*TASK TO COMPLETE*: Lines holding the string "down" are the ones to copy; find them all in the data.

*DATASET CONTENT*:
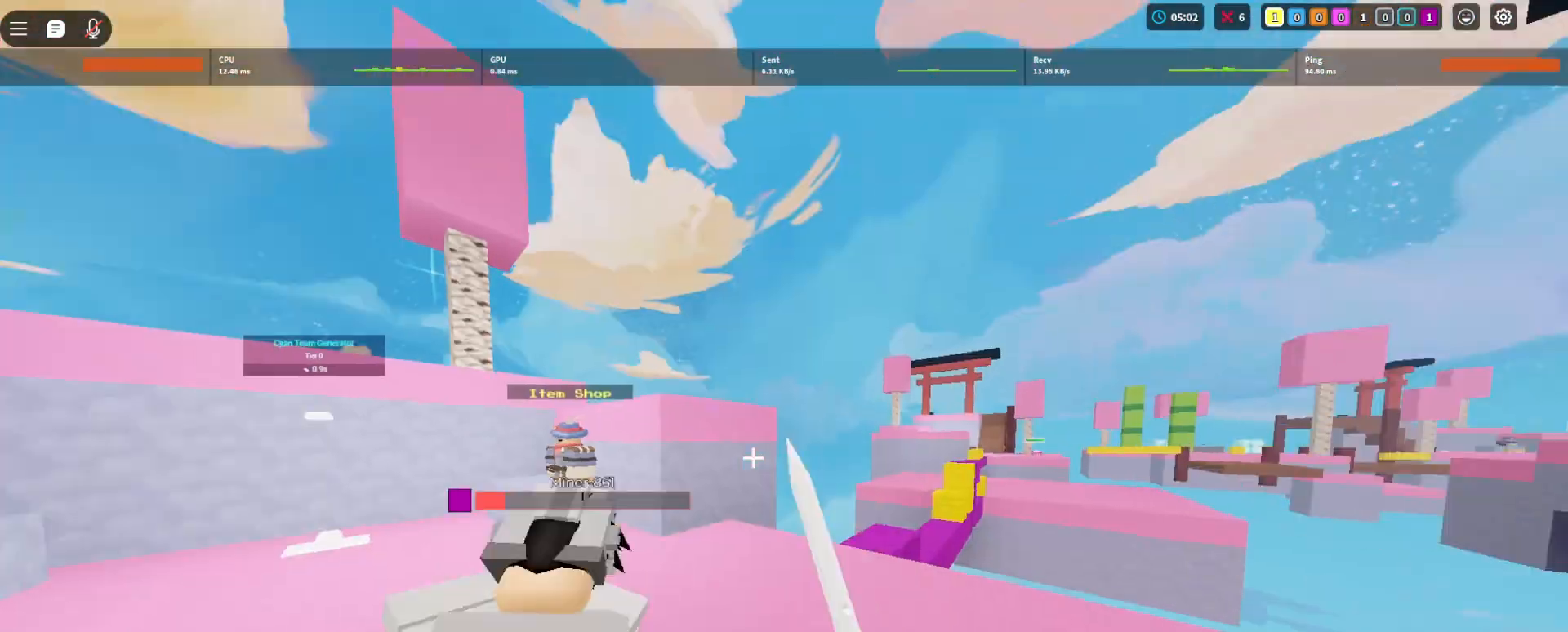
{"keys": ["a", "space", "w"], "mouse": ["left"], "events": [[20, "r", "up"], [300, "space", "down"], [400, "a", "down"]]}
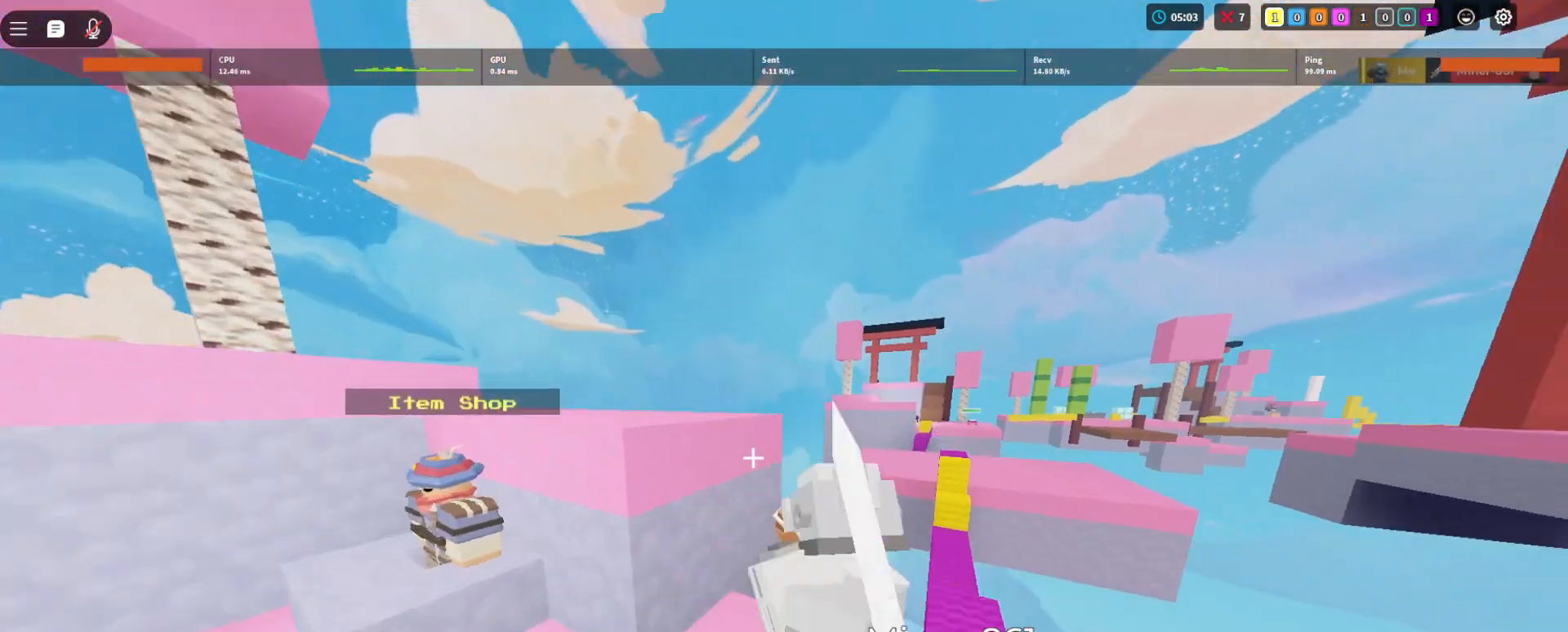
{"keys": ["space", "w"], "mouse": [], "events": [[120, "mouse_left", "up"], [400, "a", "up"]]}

--

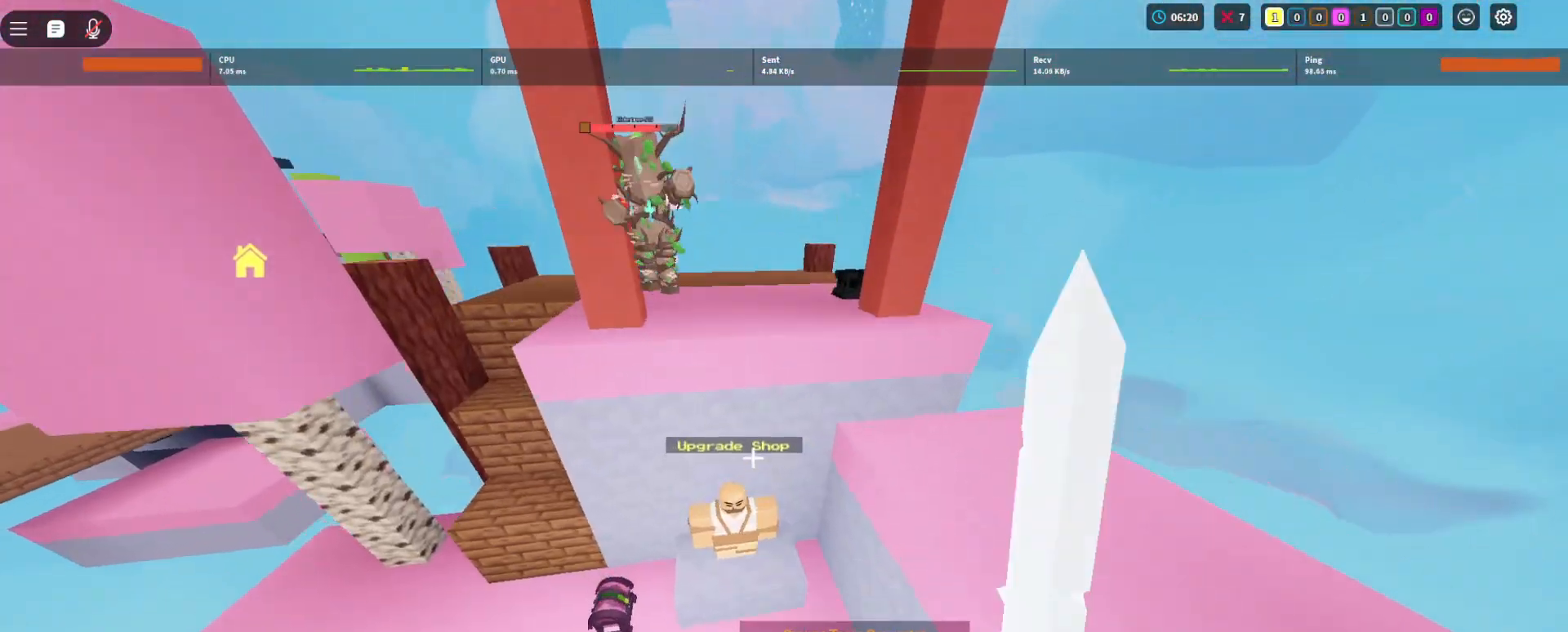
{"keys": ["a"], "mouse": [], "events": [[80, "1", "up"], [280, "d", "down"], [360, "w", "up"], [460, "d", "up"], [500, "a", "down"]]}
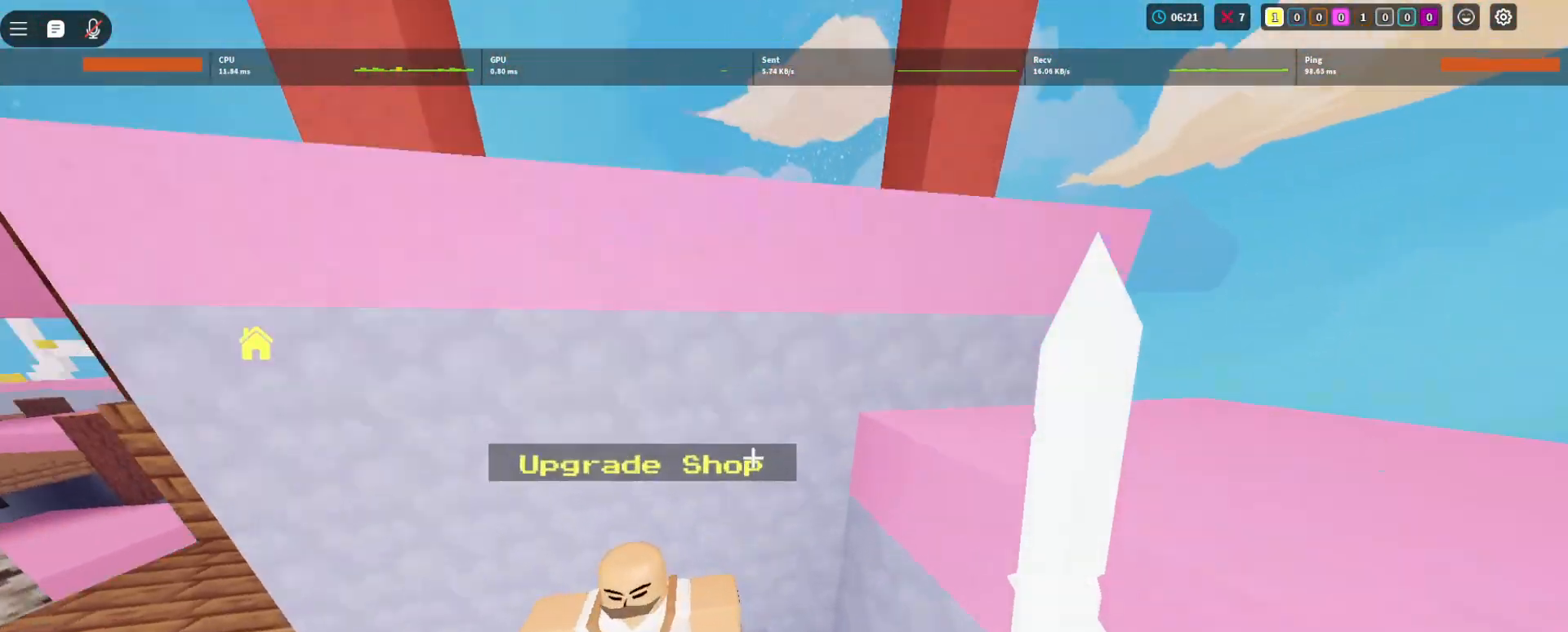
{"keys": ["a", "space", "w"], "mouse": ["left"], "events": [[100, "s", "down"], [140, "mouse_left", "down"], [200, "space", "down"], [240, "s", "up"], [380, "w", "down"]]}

--

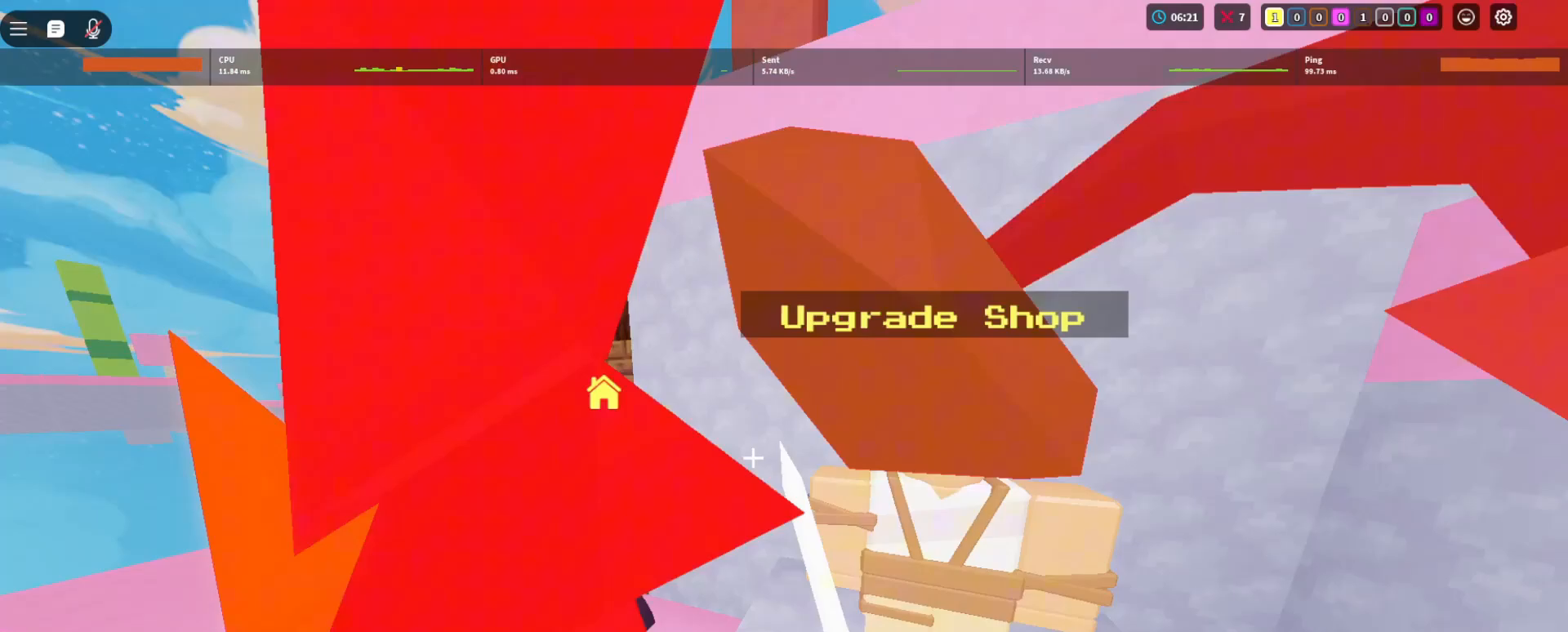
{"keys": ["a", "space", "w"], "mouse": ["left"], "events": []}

*RESULT BELOW*:
{"keys": ["a", "space", "w"], "mouse": ["left"], "events": [[20, "r", "up"], [300, "space", "down"], [400, "a", "down"]]}
{"keys": ["a"], "mouse": [], "events": [[80, "1", "up"], [280, "d", "down"], [360, "w", "up"], [460, "d", "up"], [500, "a", "down"]]}
{"keys": ["a", "space", "w"], "mouse": ["left"], "events": [[100, "s", "down"], [140, "mouse_left", "down"], [200, "space", "down"], [240, "s", "up"], [380, "w", "down"]]}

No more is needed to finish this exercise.